2024-04 MAGIE (1)
2024-04 MAGIE (1)
Femke is vijf jaar. Bijna zes! Met mama loopt ze door de grote hal van het vliegveld. Ze lopen stevig door, want de bus staat ergens buiten. Haar blik is vol concentratie gericht op de tegels van de hal. Grote tegels. Met elke pas kan ze niet een hele tegel afleggen. Ze wil dat bij elke vierde pas de punt van haar schoen de rand tussen twee regels raakt. Ze zet steeds drie passen op vier tegels. Daarvoor moet ze ongelijke passen maken.
Haar moeder merkt de onregelmatige tred op en vraagt of ze een spelletje speelt. “Gewoon”, zegt Femke. Ze is in opperste concentratie. Dit moet! Om de drie passen de lijn raken, dat doe je niet zomaar, dat doe je omdat het moet van jezelf. En een beetje is het ook om te voorkomen dat er iets ergs gebeurt. Of nee, dit moet gewoon en anders gebeurt er iets ergs. Het is hard werken, maar je moet er wat voor over hebben om ellende te voorkomen. En als ze in de bus zit met mama, constateert ze tevreden dat er niets ergs is gebeurd. Een klein meisje dat in verbinding staat met iets groters. Het klinkt zweverig. Het is magisch.
Bas fietste elke dag naar school. Het is ongeveer 7 kilometer, voor een groot deel via een fietspad langs een drukke weg. Fietspad en autoweg zijn gescheiden door bomen. Als Bas achter zich een naderende bromfiets hoort, kijkt hij naar de eerstvolgende boom langs het fietspad. Er lijkt een stemmetje te zijn: je moet bij de volgende boom zijn, voordat de brommer je inhaalt! Want? Dat is geen vraag. Het is de vreemde zekerheid dat het moet om iets ergs te voorkomen.
Het komt elke dag terug. En de actie mislukt even vaak als de keren dat het lukt. En nooit gebeurt er iets ergs. Maar toch. Een jongen die zich ergens in zijn onderbewustzijn verbonden voelt met de dingen van oorzaak en gevolg. Het is magisch. Het is de magische wereld van een kind, voor wie de wereld in de kern onbegrijpelijk is.

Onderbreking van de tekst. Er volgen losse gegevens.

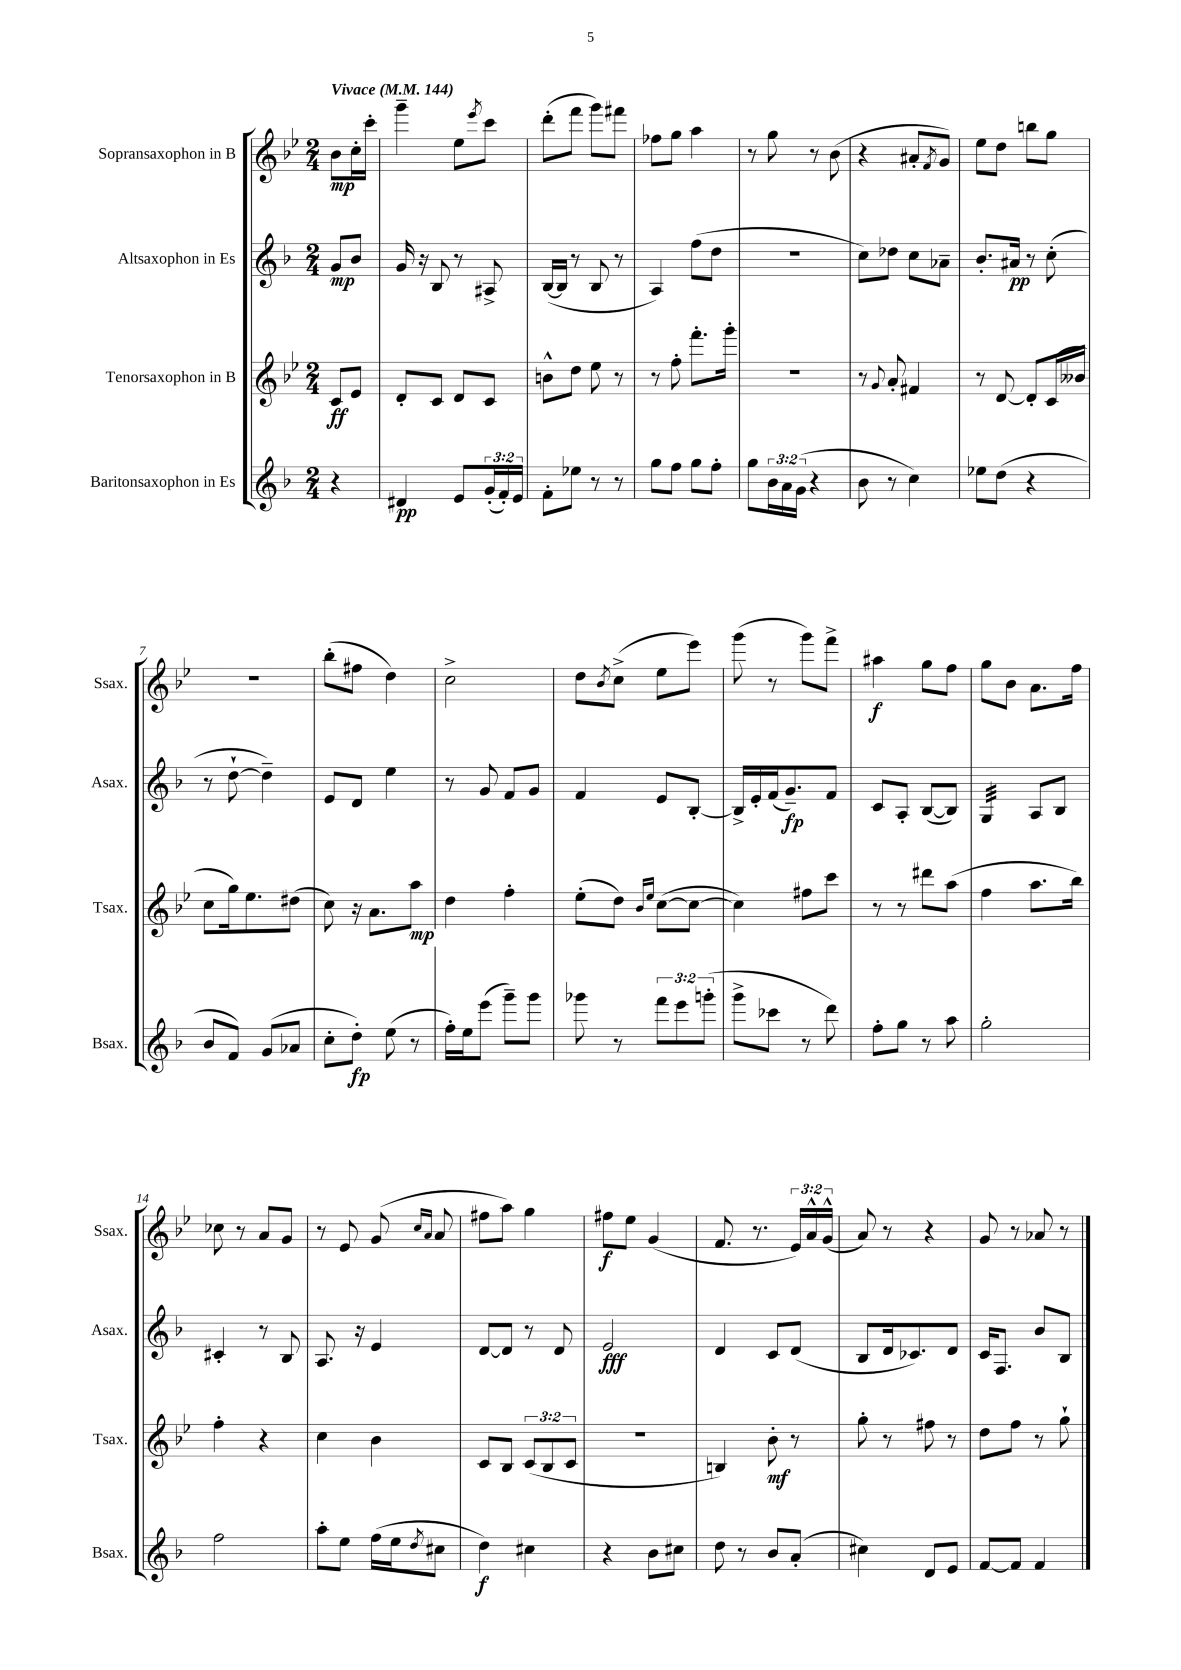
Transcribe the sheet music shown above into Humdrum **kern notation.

**kern	**dynam	**kern	**dynam	**kern	**dynam	**kern	**dynam
*part4	*part4	*part3	*part3	*part2	*part2	*part1	*part1
*staff4	*staff4	*staff3	*staff3	*staff2	*staff2	*staff1	*staff1
*I"Baritonsaxophon in Es	*	*I"Tenorsaxophon in B	*	*I"Altsaxophon in Es	*	*I"Sopransaxophon in B	*
*I'Bsax.	*	*I'Tsax.	*	*I'Asax.	*	*I'Ssax.	*
*clefG2	*	*clefG2	*	*clefG2	*	*clefG2	*
*k[b-]	*	*k[b-e-]	*	*k[b-]	*	*k[b-e-]	*
*M2/4	*	*M2/4	*	*M2/4	*	*M2/4	*
*MM144	*	*MM144	*	*MM144	*	*MM144	*
=	=	=	=	=	=	=	=
!	!	!	!	!	!	!LO:TX:a:B:t=Vivace	!
4r	.	8c/L	ff	8g/L	mp	8b-\L	mp
.	.	8e-/J	.	8b-/J	.	16cc'\L	.
.	.	.	.	.	.	16ccc'\JJ	.
=1	=1	=1	=1	=1	=1	=1	=1
4d#X/	pp	8d'/L	.	16g/	.	4ggg~\	.
.	.	.	.	16r	.	.	.
.	.	8c/J	.	8B-/	.	.	.
8e/L	.	8d/L	.	8r	.	8ee-\L	.
.	.	.	.	.	.	8qeee-/	.
(24g'/L	.	8c/J	.	8A#X^/	.	8ccc\J	.
24f'/)	.	.	.	.	.	.	.
24e/JJ	.	.	.	.	.	.	.
=2	=2	=2	=2	=2	=2	=2	=2
8f'\L	.	8bn^^\L	.	([16B-/LL	.	(8ddd'\L	.
.	.	.	.	16B-/JJ]	.	.	.
8ee-X\J	.	8dd\J	.	8r	.	8fff\J	.
8r	.	8ee-\	.	8B-/	.	8ggg\L)	.
8r	.	8r	.	8r	.	8fff#X\J	.
=3	=3	=3	=3	=3	=3	=3	=3
8gg\L	.	8r	.	4A/)	.	8ff-X\L	.
8ff\J	.	8ff'\	.	.	.	8gg\J	.
8gg\L	.	8.fff'\L	.	(8ff\L	.	4aa\	.
8ff'\J	.	.	.	8dd\J	.	.	.
.	.	16ggg'\Jk	.	.	.	.	.
=4	=4	=4	=4	=4	=4	=4	=4
8gg\L	.	2r	.	2r	.	8r	.
24b-\L	.	.	.	.	.	8gg\	.
24a\	.	.	.	.	.	.	.
(24g\JJ	.	.	.	.	.	.	.
4r	.	.	.	.	.	8r	.
.	.	.	.	.	.	(8b-\	.
=5	=5	=5	=5	=5	=5	=5	=5
8b-\	.	8r	.	8cc\L)	.	4r	.
.	.	8qqg/	.	.	.	.	.
8r	.	8a'/	.	8dd-X\J	.	.	.
4cc\)	.	4f#X/	.	8cc\L	.	8a#X'/L	.
.	.	.	.	.	.	8qf/	.
.	.	.	.	8a-X~\J	.	8g/J)	.
=6	=6	=6	=6	=6	=6	=6	=6
8ee-X\L	.	8r	.	8.b-'/L	.	8ee-\L	.
(8dd\J	.	[8d/	.	.	.	8dd\J	.
.	.	.	.	16a#X/Jk	pp	.	.
4r	.	8d'/L]	.	8r	.	8bbn\L	.
.	.	(16c/L	.	(8cc'\	.	8gg\J	.
.	.	16b--X/JJ	.	.	.	.	.
!!LO:LB:g=z
=7	=7	=7	=7	=7	=7	=7	=7
8b-/L	.	8cc\L	.	8r	.	2r	.
8f/J)	.	16gg\k)	.	[8dd`\	.	.	.
.	.	8.ee-\	.	.	.	.	.
(8g/L	.	.	.	4dd~\])	.	.	.
8a-X/J	.	(8dd#X\J	.	.	.	.	.
=8	=8	=8	=8	=8	=8	=8	=8
8cc'\L	.	8cc\)	.	8e/L	.	(8bb-'\L	.
8dd'\J)	fp	16r	.	8d/J	.	8ff#X\J	.
.	.	8.a\L	.	.	.	.	.
(8ee\	.	.	.	4ee\	.	4dd\)	.
8r	.	8aa\J	mp	.	.	.	.
=9	=9	=9	=9	=9	=9	=9	=9
16ff'\LL)	.	4dd\	.	8r	.	2cc^\	.
16ee\J	.	.	.	.	.	.	.
(8eee\J	.	.	.	8g/	.	.	.
8ggg~\L)	.	4ff'\	.	8f/L	.	.	.
8ggg\J	.	.	.	8g/J	.	.	.
=10	=10	=10	=10	=10	=10	=10	=10
8ggg-X\	.	(8ee-'\L	.	4f/	.	8dd\L	.
.	.	.	.	.	.	8qb-/	.
8r	.	8dd\J)	.	.	.	(8cc^\J	.
.	.	16qqb-/LL	.	.	.	.	.
.	.	16qqee-/JJ	.	.	.	.	.
12fff\L	.	([8cc\L	.	8e/L	.	8ee-\L	.
12eee\	.	.	.	.	.	.	.
.	.	8cc\J_	.	[8B-'/J	.	8eee-\J)	.
(12gggn'\J	.	.	.	.	.	.	.
=11	=11	=11	=11	=11	=11	=11	=11
8ggg^\L	.	4cc\])	.	16B-^/LL]	.	(8ggg\	.
.	.	.	.	16e'/	.	.	.
8ccc-X\J	.	.	.	(16f/J	.	8r	.
.	.	.	.	8.g~/)	fp	.	.
8r	.	8ff#X\L	.	.	.	8ggg\L)	.
8ddd\)	.	8ccc\J	.	8f/J	.	8fff^\J	.
=12	=12	=12	=12	=12	=12	=12	=12
8ff'\L	.	8r	.	8c/L	.	4aa#X\	f
8gg\J	.	8r	.	8A'/J	.	.	.
8r	.	8ddd#X\L	.	([8B-/L	.	8gg\L	.
8aa\	.	(8aa\J	.	8B-/J])	.	8ff\J	.
=13	=13	=13	=13	=13	=13	=13	=13
*	*	*	*	*tremolo	*	*	*
2gg'\	.	4ff\	.	32G/LLL	.	8gg\L	.
.	.	.	.	32G/	.	.	.
.	.	.	.	32G/	.	.	.
.	.	.	.	32G/	.	.	.
.	.	.	.	32G/	.	8b-\J	.
.	.	.	.	32G/	.	.	.
.	.	.	.	32G/	.	.	.
.	.	.	.	32G/JJJ	.	.	.
*	*	*	*	*Xtremolo	*	*	*
.	.	8.aa\L	.	8A/L	.	8.a\L	.
.	.	.	.	8B-/J	.	.	.
.	.	16bb-\Jk)	.	.	.	16ff\Jk	.
!!LO:LB:g=z
=14	=14	=14	=14	=14	=14	=14	=14
2ff\	.	4ff'\	.	4c#X'/	.	8cc-X\	.
.	.	.	.	.	.	8r	.
.	.	4r	.	8r	.	8a/L	.
.	.	.	.	8B-/	.	8g/J	.
=15	=15	=15	=15	=15	=15	=15	=15
8aa'\L	.	4cc\	.	8.A/	.	8r	.
8ee\J	.	.	.	.	.	8e-/	.
.	.	.	.	16r	.	.	.
(16ff\LL	.	4b-\	.	4e/	.	(8g/	.
16ee\J	.	.	.	.	.	.	.
.	.	.	.	.	.	16qqcc/LL	.
8qdd/	.	.	.	.	.	16qqa/JJ	.
8cc#X\J	.	.	.	.	.	8a/	.
=16	=16	=16	=16	=16	=16	=16	=16
4dd\)	f	8c/L	.	[8d/L	.	8ff#X\L	.
.	.	8B-/J	.	8d/J]	.	8aa\J)	.
4cc#X\	.	(12c/L	.	8r	.	4gg\	.
.	.	12B-/	.	.	.	.	.
.	.	.	.	8d/	.	.	.
.	.	12c/J	.	.	.	.	.
=17	=17	=17	=17	=17	=17	=17	=17
4r	.	2r	.	2e/	fff	8ff#X\L	f
.	.	.	.	.	.	8ee-\J	.
8b-\L	.	.	.	.	.	(4g/	.
8cc#X\J	.	.	.	.	.	.	.
=18	=18	=18	=18	=18	=18	=18	=18
8dd\	.	4Bn/)	.	4d/	.	8.f/	.
8r	.	.	.	.	.	.	.
.	.	.	.	.	.	8.r	.
8b-/L	.	8b-'\	mf	8c/L	.	.	.
(8a'/J	.	8r	.	(8d/J	.	24e-/LL)	.
.	.	.	.	.	.	24a^^/	.
.	.	.	.	.	.	(24g^^/JJ	.
=19	=19	=19	=19	=19	=19	=19	=19
4cc#X\)	.	8gg'\	.	8B-/L	.	8a/)	.
.	.	8r	.	16d/k	.	8r	.
.	.	.	.	8.c-X/)	.	.	.
8d/L	.	8ff#X\	.	.	.	4r	.
8e/J	.	8r	.	8d/J	.	.	.
=20	=20	=20	=20	=20	=20	=20	=20
[8f/L	.	8dd\L	.	16c/KL	.	8g/	.
.	.	.	.	8.F/J	.	.	.
8f/J]	.	8ff\J	.	.	.	8r	.
4f/	.	8r	.	8b-/L	.	8a-X/	.
.	.	8gg`\	.	8B-/J	.	8r	.
==	==	==	==	==	==	==	==
*-	*-	*-	*-	*-	*-	*-	*-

Aan het einde van de lagere school – ik weet niet meer precies hoe oud ik was – had ik een clubje met Jopie, Robbie en Peter. Onze club heette ‘de Zwarte Hand’. Na school zaten we bij Jopie in de schuur. Op de deur hing een stuk karton: de Zwarte Hand. We bedachten geheime plannen, die we aan niemand zouden vertellen. Ik herinner me dat we een man achtervolgden, een onbekende man die geen idee had dat vier kleine jongens hem bespiedden. We haalden allerhande capriolen uit om niet ontdekt te worden, we verspreiden ons, de een liep een straatje om, de ander rende de man voorbij en ging om de hoek achter een boom staan. Op enig moment waren we de man kwijt of ging hij een huis binnen. Terug in de schuur spraken we elkaar moed in en beloofden we dat we deze boef de volgende keer zouden betrappen bij een diefstal ofzo.
We wisten dat het allemaal spel was, maar we namen onszelf zo serieus dat ik naar huis ging met een gevoel van triomf. We hebben op de een of andere manier weer goed werk gedaan. We hebben groot onheil voorkomen en de wereld een beetje vooruitgeholpen.
Wacht maar!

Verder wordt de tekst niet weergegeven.